# Me on the piano



## Edward Elgar

Hi everyone. I have a piano recital tomorrow and I thought it would be good a week in advance to record myself. My girlfriend recorded me and she's only just got round to putting it on youtube. I need to get 55% and above to go through to my second year. Could you have a listen and give me your opinions and possibly your own percentage mark to calm my nerves (or heighten them depending on your marks!) Thanks.


----------



## Edward Elgar

Here's some Poulenc I'm doing as well for my exam.


----------



## Herzeleide

Well done and good luck!

I hate giving percentages for such things. Other than a few missed notes I would just say to relax in the D major prelude... I know how easy it is to speed up when nervous! You got better as you went along.


----------



## World Violist

I thought these were very fine videos! Overall I agree with Herzeleide. I'm sure you'll do well!

WV


----------



## PostMinimalist

OK I just listened to the Bach and I thought: You nod your head on each bar line, no, make that every beat! |How much more fluid the music would be if you could think in phrases and not bars. Then I looked at the Poulenc and I was right. There you don't nod, you play phrases and the music swings along nicely. Apply that to the Bach and you'll do fine. Good luck.


----------



## Edward Elgar

Thanks for your comments, I played the pieces today for my end of year recital and I reckon I did okay. I tried to get the Bach flowing like water down a stream, the fugue suffered a couple of bum notes but I kept on going. I went a bit insane in the Szymanowsky! The Poulenc went without many mistakes and was the piece I felt most comfortable with because I didn't have the music. If I slavishly adhere to the dots I can't concentrate on the music as easily. I'd like to memorise the Bach but it's just too darn complex!


----------



## PostMinimalist

It's important that you feel good about your concert. That's why we do it. I once heard the principal clarinetist in a major symphony orchestra say in the dressing room before a gig: 'If I ever stop enjoying this nonsense I'll be the first to put my instrument in its case and leave!'
That just about sums it up.
FC


----------



## eroique

Good work.I'm new here.HI everyone!


----------



## nahkaiser

i like the way you seem relaxed while playing and that is also a criteria if anyone is to mark you. but the thing is nodding too much isn't a way of showing relaxation. so nod less plz. overall, i'd would say you are more then qualified to pass.


----------



## rwalters

*Heard on You Tube*

Did hear it on you tube. Good piece of classical music. By the way when will you be uploading as whole. Would love to hear it.


----------



## Edward Elgar

I got 57% in my recital. I've got a channel now if you're interested. It's http://www.youtube.com/user/EdwardWhelanPiano

I will be downloading more vids soon so subscribe and critique my mediocre attempts at performing! Thanks for your comments so far guys.


----------



## BuddhaBandit

Edward Elgar said:


> I got 57% in my recital. I've got a channel now if you're interested.

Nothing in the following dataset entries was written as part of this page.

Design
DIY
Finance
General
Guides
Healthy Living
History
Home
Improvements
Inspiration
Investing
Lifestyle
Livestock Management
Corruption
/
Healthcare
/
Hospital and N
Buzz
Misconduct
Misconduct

It's http://www.youtube.com/user/EdwardWhelanPiano
> 
> I will be downloading more vids soon so subscribe and critique my mediocre attempts at performing! Thanks for your comments so far guys.

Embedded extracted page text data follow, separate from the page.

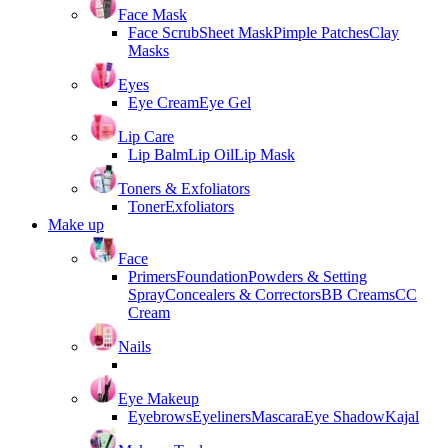
Face Mask
Face Scrub
Sheet Mask
Pimple Patches
Clay
Masks
Eyes
Eye Cream
Eye Gel
Lip Care
Lip Balm
Lip Oil
Lip Mask
Toners & Exfoliators
Toner
Exfoliators
Make up
Face
Primers
Foundation
Powders & Setting
Spray
Concealers & Correctors
BB Creams
CC
Cream
Nails
Eye Makeup
Eyebrows
Eyeliners
Mascara
Eye Shadow
Kajal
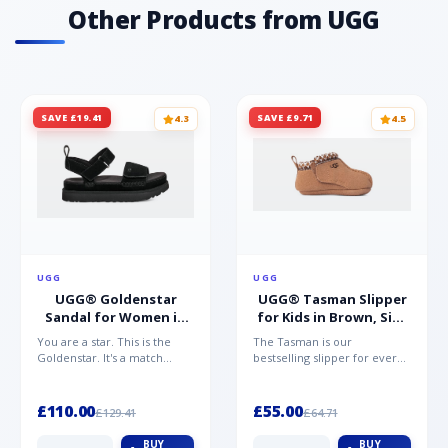
Other Products from UGG
SAVE £19.41
SAVE £9.71
4.3
4.5
UGG
UGG
UGG® Goldenstar
UGG® Tasman Slipper
Sandal for Women in
for Kids in Brown, Size
Black, Size 5,
0.5,
You are a star. This is the
The Tasman is our
Suede/Polyester
Suede/Polyester/Wool
Goldenstar. It's a match
bestselling slipper for every
made in warm weather
member of the family.
heaven. This is the sandal...
Crafted from rich suede with
a...
£110.00
£55.00
£129.41
£64.71
BUY
BUY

I just saw your videos, EE. They're certainly not mediocre- in fact, they're pretty good. I would complete agree with what others said above: play in phrases, not in bars. Along with that, think about what notes really make a melody or a bass line tick, and emphasize them by holding them longer, playing them (slightly) louder, or playing them slightly later than expected. Of course you can't change notes too much, but your playing is just slightly too by-the-book in those videos.


----------



## Edward Elgar

BuddhaBandit said:


> I just saw your videos, EE. They're certainly not mediocre- in fact, they're pretty good. I would complete agree with what others said above: play in phrases, not in bars. Along with that, think about what notes really make a melody or a bass line tick, and emphasize them by holding them longer, playing them (slightly) louder, or playing them slightly later than expected. Of course you can't change notes too much, but your playing is just slightly too by-the-book in those videos.


Thanks a lot for your comments. I should spend more time interpreting pieces as I tend to consider a piece finished when I've just got the notes under my fingers. Cheers.


----------